● **TASK GOAL**:
Work out how many lines of the entries have the word "Microsoft" in them. Respond with that number only.

● **DATA EXTRACTS**:
•••••

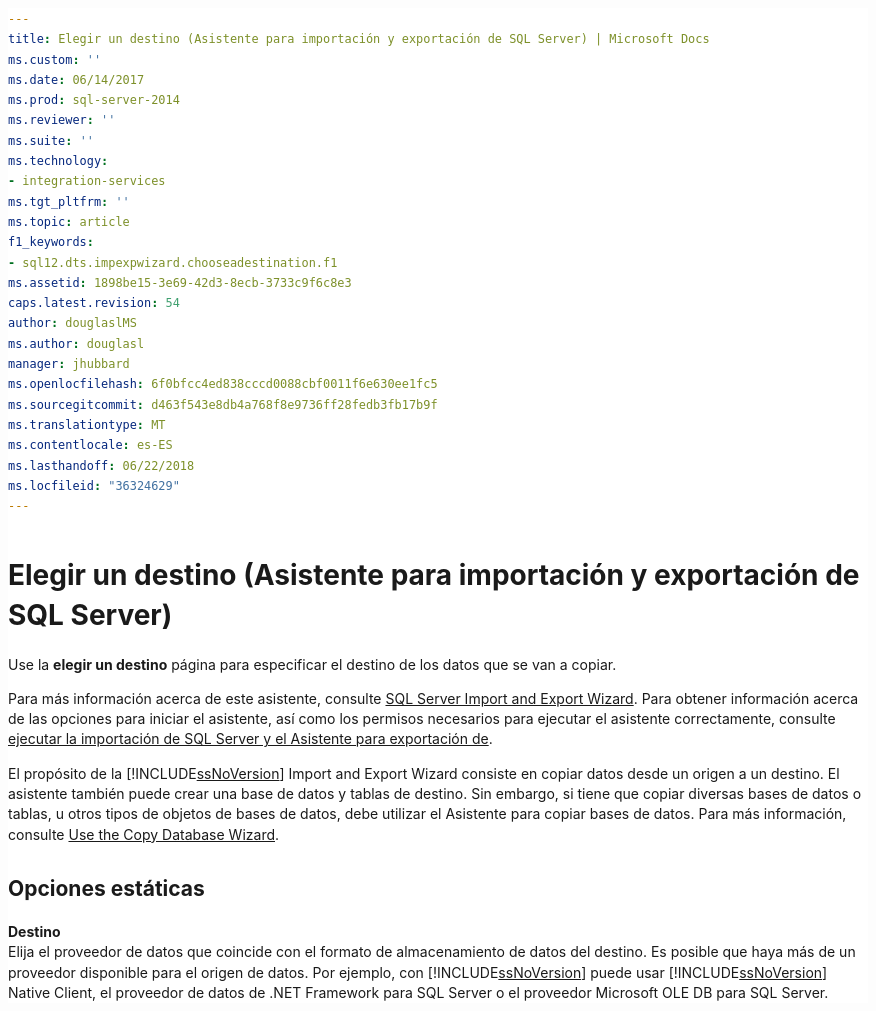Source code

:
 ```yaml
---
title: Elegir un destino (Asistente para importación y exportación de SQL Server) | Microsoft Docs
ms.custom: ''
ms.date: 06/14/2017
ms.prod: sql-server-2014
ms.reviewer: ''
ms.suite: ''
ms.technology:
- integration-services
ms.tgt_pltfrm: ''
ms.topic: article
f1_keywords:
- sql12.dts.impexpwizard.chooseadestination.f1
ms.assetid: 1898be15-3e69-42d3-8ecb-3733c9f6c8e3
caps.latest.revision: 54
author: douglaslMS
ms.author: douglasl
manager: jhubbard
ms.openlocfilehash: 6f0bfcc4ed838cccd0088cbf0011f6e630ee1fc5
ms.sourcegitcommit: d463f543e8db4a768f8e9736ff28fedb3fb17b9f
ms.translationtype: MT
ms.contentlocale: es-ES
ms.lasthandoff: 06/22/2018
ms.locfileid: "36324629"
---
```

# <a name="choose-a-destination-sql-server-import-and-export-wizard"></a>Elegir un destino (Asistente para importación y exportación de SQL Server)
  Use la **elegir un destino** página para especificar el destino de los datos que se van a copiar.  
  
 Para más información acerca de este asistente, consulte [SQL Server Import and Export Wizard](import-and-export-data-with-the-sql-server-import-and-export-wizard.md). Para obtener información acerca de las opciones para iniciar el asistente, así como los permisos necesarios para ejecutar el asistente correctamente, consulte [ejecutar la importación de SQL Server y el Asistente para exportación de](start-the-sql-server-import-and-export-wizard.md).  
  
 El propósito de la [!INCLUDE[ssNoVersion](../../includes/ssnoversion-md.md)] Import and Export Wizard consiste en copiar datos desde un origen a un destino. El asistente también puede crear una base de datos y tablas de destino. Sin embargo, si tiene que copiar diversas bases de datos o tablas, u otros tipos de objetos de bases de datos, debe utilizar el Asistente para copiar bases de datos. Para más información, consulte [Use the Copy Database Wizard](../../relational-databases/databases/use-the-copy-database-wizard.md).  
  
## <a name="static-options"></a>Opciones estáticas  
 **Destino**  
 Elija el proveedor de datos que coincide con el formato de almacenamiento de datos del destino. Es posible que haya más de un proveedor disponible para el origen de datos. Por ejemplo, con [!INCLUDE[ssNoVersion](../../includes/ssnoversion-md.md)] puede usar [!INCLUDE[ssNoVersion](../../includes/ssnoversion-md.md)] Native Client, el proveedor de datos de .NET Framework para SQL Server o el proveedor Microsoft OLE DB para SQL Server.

•••••

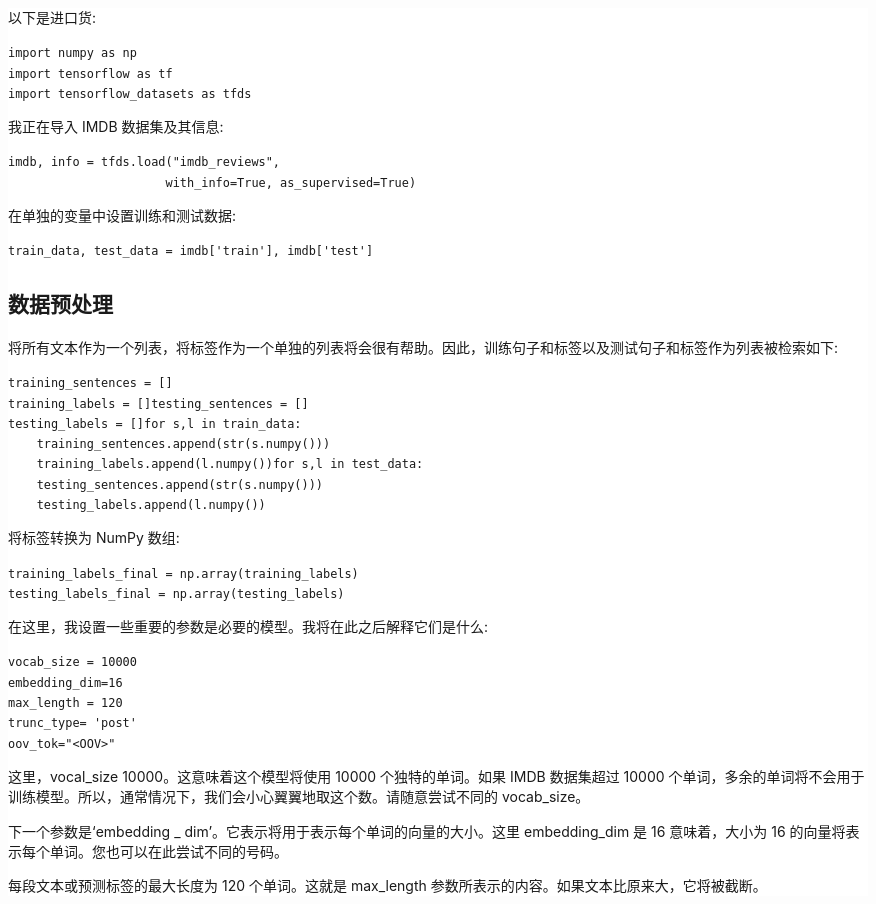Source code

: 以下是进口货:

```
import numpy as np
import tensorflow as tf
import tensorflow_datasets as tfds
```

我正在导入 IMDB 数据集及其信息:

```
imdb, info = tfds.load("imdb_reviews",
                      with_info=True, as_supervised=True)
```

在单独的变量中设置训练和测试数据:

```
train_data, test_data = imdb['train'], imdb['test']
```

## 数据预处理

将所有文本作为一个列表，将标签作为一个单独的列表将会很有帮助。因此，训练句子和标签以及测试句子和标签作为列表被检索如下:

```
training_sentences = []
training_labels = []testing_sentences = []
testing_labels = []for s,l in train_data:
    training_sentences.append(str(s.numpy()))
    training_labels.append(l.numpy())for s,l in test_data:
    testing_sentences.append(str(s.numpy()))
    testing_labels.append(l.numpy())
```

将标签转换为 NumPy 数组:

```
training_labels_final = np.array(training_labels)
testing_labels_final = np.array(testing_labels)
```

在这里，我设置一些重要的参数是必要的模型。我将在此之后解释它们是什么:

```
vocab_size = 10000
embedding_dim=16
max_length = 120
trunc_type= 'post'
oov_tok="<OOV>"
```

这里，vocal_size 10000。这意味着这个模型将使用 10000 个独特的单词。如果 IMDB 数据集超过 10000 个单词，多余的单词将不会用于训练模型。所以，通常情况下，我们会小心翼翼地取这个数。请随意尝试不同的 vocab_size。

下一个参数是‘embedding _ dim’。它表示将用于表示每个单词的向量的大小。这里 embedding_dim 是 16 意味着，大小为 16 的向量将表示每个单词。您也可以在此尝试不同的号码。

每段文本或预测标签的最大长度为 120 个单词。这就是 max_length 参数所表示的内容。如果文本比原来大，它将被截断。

•••••

● **TASK RESULT**:
2